Flipping throught those colour chart images at high speed was very interesting. Very different processing. Darktable blue patch really stand out.

RT and DXO colour chart looks quite similar but the red flowers differ a lot. Very interesting stuff!

Oh, don’t be so quick to indict your process; there HAS to be something wrong with rawproc… :crazy_face:

If you don’t mind, can you send me the TIFF? With that, I can inspect both the image itself and the rawproc toolchain, which is in the metadata… I wouldn’t want you to spend quality time chasing a problem in your chain if there’s something in mine…

Interesting differences.

Peculiar that the darktable one seems to only have the best pastel representation (looking at the warmer/colder section, top part of the colour checker). The other 2 seem to have trouble with that with the default settings used.

Overall DxO and RT seem to have the more pleasing colour and detail representation.
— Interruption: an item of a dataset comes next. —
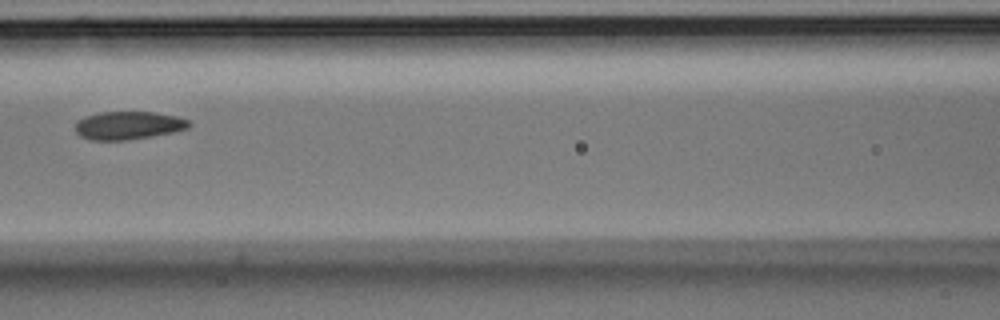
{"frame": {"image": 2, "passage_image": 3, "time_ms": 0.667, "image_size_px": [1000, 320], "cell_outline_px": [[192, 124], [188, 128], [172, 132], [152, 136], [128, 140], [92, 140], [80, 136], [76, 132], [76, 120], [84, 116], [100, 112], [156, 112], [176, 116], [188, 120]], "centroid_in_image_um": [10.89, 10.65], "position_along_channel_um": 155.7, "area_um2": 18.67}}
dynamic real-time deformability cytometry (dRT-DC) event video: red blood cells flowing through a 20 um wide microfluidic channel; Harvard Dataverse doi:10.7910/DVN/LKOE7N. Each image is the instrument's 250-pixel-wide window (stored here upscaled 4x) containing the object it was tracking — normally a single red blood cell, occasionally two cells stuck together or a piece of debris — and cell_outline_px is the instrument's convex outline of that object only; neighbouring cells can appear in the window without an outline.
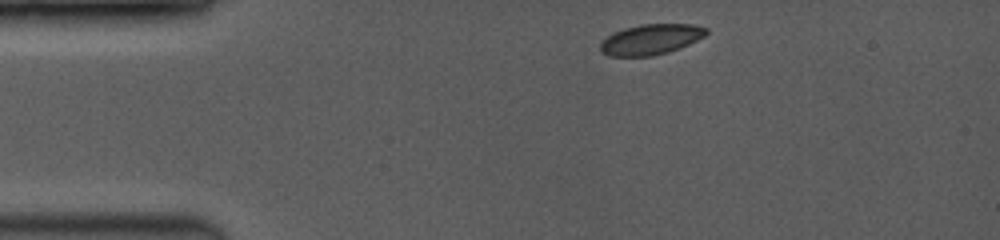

RT has a bit more detail compared to DxO and I think I like the colours just a bit better in the DxO version if I do not look at the colour checker. If I do look at the checker I prefer the RT colours.

Assuming that this would be a starting point for users that use these defaults I don’t think there’s much of an influential difference between 2 and 3.

They are probably pushed out by the contrast in the DXO RT sampes?

It’s interesting how different the flowers are. I guess that’s a sign of different handling of extreme colours. (a frequent topic on these boards)

I think good* handling of extreme colours and contrast is one area where defaults really matter. Not knowing what the flowers look like make it difficult to decide though.

*hehe